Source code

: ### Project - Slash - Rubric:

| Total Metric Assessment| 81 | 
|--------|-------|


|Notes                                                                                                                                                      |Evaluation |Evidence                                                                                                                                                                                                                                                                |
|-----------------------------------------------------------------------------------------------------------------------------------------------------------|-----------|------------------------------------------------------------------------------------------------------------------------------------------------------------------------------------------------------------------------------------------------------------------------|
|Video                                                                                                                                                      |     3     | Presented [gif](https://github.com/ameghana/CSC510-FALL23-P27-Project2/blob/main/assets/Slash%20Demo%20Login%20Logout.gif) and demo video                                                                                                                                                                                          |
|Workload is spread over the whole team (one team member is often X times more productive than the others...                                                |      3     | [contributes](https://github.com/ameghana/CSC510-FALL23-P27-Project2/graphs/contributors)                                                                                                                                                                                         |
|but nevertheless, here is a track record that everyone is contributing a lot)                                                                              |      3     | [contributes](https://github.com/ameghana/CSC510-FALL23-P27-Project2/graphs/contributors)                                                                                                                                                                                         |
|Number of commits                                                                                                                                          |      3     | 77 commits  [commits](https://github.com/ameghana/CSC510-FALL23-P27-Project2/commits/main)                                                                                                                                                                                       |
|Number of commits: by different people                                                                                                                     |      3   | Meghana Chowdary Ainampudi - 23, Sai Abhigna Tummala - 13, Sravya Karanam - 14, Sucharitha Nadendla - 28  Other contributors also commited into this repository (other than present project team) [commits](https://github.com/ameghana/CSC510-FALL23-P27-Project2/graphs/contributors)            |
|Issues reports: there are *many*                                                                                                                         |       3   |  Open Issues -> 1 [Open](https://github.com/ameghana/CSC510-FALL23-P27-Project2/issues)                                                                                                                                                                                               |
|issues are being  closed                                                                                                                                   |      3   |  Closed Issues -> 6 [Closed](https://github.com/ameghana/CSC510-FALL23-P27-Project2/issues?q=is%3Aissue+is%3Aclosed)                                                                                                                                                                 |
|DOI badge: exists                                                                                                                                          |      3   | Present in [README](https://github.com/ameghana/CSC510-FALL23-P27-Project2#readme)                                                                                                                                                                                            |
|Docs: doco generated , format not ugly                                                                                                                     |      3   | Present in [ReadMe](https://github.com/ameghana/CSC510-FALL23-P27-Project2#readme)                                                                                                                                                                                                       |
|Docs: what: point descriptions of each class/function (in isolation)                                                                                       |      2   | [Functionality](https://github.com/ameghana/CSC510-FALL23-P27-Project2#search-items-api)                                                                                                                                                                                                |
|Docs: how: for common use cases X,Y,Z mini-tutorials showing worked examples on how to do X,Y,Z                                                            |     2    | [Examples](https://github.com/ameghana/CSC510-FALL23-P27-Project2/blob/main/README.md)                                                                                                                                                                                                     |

━━━━━━━━━━━━━━━━━━━━━━━━━━━━━━

## [What to produce]
Extract every line of the records that contains the string "Slash".

## [Written response]
: ### Project - Slash - Rubric:
|Video                                                                                                                                                      |     3     | Presented [gif](https://github.com/ameghana/CSC510-FALL23-P27-Project2/blob/main/assets/Slash%20Demo%20Login%20Logout.gif) and demo video                                                                                                                                                                                          |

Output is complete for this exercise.